Andreas Vitásek
39,2° - Ein Fiebermonolog
Vitásek hat wieder was zugesagt. Er soll beim Internationalen Drogenkongress einen zum Thema passenden Kurzauftritt absolvieren. Der Termin rückt immer näher und keine Idee für eine Nummer ist in Sicht. Die Familie räumt das Feld, dem kreativen Schub stünde nichts mehr im Weg, wenn da nicht diese leichten Kopfschmerzen und die erhöhte Temperatur wären.

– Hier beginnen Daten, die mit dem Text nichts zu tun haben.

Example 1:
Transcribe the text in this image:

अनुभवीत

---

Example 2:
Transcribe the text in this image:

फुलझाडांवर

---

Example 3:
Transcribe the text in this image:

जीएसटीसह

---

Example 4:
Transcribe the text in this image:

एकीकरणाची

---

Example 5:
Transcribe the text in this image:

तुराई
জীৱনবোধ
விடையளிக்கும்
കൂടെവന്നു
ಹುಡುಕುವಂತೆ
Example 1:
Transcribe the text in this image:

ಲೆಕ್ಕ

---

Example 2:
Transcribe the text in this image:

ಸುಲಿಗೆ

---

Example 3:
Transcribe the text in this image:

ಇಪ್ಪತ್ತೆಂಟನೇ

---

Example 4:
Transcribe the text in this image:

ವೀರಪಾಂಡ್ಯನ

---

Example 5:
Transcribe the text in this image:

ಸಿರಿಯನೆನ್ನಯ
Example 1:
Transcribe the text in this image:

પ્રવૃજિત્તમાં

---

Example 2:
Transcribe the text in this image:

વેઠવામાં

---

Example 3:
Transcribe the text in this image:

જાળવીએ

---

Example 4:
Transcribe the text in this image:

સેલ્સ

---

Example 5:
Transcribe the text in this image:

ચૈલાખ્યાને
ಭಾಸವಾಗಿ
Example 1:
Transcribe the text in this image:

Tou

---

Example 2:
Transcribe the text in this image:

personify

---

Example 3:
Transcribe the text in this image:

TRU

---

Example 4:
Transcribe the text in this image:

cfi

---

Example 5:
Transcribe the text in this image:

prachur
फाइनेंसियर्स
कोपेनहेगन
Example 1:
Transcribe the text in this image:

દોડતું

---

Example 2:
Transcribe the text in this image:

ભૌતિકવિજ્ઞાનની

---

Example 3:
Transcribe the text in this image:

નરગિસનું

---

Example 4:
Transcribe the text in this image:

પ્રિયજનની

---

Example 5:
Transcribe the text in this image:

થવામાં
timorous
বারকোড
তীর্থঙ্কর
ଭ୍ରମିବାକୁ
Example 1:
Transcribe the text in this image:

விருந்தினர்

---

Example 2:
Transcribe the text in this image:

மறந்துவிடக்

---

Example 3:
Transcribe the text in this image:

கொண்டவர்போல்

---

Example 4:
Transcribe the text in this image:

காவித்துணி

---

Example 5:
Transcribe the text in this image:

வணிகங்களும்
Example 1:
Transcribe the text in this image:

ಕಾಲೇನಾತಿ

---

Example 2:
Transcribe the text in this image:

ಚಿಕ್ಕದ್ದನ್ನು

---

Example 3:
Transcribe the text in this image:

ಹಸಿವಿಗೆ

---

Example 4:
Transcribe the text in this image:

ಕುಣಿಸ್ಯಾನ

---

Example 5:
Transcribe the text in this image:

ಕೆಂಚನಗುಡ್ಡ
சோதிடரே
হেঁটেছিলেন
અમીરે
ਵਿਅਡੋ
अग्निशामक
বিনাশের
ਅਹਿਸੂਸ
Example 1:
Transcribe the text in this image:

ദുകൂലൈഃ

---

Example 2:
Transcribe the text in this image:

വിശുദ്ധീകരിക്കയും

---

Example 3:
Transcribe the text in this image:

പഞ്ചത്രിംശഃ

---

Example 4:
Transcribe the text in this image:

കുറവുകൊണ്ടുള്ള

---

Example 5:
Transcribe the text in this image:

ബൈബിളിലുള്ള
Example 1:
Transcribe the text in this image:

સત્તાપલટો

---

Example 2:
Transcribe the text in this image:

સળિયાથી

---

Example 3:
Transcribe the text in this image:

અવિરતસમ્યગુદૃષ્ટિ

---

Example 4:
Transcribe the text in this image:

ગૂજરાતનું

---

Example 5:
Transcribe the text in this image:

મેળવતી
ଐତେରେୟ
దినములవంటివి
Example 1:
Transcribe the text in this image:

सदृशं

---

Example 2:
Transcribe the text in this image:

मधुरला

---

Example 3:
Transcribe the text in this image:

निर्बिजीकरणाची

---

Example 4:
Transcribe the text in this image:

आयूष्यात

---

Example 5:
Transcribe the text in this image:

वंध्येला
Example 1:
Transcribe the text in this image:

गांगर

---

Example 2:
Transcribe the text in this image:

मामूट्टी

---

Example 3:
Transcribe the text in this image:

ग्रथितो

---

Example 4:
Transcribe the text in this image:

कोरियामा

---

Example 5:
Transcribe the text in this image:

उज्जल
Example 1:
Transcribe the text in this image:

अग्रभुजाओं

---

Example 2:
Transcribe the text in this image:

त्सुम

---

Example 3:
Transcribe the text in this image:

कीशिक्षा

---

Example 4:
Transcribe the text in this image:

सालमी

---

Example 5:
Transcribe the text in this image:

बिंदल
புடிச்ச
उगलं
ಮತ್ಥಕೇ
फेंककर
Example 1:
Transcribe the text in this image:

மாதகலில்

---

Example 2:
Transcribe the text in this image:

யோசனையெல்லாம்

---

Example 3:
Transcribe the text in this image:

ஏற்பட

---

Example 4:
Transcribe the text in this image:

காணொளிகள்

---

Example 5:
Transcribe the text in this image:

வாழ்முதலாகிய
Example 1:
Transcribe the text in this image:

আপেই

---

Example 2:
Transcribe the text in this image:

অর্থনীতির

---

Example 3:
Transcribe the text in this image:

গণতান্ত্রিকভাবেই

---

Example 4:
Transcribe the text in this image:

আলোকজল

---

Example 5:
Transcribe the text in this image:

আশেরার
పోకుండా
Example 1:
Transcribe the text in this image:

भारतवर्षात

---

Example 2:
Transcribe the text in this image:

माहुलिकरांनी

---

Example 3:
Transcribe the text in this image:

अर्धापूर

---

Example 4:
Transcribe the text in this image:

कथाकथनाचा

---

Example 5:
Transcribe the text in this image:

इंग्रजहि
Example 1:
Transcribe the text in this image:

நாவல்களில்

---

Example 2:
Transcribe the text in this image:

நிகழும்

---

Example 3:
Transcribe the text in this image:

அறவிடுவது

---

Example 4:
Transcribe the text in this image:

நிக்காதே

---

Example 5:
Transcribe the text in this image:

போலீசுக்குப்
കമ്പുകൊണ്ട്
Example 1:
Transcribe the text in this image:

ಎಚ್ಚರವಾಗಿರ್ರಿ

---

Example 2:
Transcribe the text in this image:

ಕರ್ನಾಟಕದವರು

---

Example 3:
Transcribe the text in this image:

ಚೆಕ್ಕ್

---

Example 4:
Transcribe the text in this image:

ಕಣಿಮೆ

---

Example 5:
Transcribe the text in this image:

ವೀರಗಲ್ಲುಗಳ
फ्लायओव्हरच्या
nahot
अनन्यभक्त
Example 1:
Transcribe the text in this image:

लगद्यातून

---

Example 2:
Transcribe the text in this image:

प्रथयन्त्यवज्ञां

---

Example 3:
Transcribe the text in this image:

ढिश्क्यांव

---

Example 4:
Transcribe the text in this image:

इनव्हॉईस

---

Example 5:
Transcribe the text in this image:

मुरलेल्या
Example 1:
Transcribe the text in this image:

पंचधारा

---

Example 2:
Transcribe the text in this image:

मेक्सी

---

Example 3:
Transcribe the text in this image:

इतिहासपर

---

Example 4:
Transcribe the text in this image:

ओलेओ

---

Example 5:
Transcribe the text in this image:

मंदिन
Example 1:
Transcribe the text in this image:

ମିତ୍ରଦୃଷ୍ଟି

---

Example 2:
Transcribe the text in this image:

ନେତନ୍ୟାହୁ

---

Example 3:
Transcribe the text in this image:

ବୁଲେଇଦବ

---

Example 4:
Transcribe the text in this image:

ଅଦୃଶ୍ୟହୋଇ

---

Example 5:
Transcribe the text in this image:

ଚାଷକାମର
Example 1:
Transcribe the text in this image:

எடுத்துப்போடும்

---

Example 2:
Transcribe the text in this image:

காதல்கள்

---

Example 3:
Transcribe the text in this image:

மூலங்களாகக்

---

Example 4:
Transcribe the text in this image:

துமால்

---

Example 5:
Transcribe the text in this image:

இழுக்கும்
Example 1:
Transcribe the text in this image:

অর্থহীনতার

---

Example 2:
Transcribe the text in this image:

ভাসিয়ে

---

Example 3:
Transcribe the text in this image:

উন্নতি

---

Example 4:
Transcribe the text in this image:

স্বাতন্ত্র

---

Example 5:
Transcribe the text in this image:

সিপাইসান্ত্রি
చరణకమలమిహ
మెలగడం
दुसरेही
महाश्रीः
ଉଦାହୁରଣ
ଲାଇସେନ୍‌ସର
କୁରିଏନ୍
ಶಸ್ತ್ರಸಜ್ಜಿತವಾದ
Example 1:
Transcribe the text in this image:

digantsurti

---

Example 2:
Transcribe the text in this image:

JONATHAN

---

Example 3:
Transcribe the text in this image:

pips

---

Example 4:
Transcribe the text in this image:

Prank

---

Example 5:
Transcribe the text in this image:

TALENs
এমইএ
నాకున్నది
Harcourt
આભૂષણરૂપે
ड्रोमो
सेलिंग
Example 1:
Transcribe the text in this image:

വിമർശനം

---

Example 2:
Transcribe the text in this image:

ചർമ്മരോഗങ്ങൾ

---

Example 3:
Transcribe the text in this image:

Von Grippeviren gebeutelt durchforstet Vitásek mit detailreicher Kenntnis die Beipackzettel seiner Medikamentensammlung, vermisst die guten alten Quecksilber-Thermometer, die man noch „raufschütteln“ konnte und lässt seinem grundlegenden Misstrauen gegenüber Ärzten freien Lauf. Im fieberheißen Kopf vermischen sich die Kindheit in Favoriten mit den Anforderungen moderner Vaterschaft, verlassen die Anekdoten alle herkömmlichen Grenzen von Zeit und Raum: so schwappt ein Einbrecherduo der 1970er-Jahre über in den Kremser Supermarktüberfall oder vermischt sich Goethes Erlkönig mit den Missbrauchsfällen der Kirche. Und auch der Mops, liebster Vierbeiner von allen, kommt zu Wort.
All das meistert Vitásek mit Bravour, kommt dabei vom Hundertsten ins Tausende, biegt geschickt zurück zum Hundertsten, legt als Pirouette eine kleine Tagesaktualität ein, lächelt verschmitzt und redet weiter. Und der Tod, die kleine blasse Handpuppe, feiert Auferstehung - im Hawaii-Hemd, eben zurück aus Haiti. Denn selbst der Tod braucht hin und wieder Urlaub.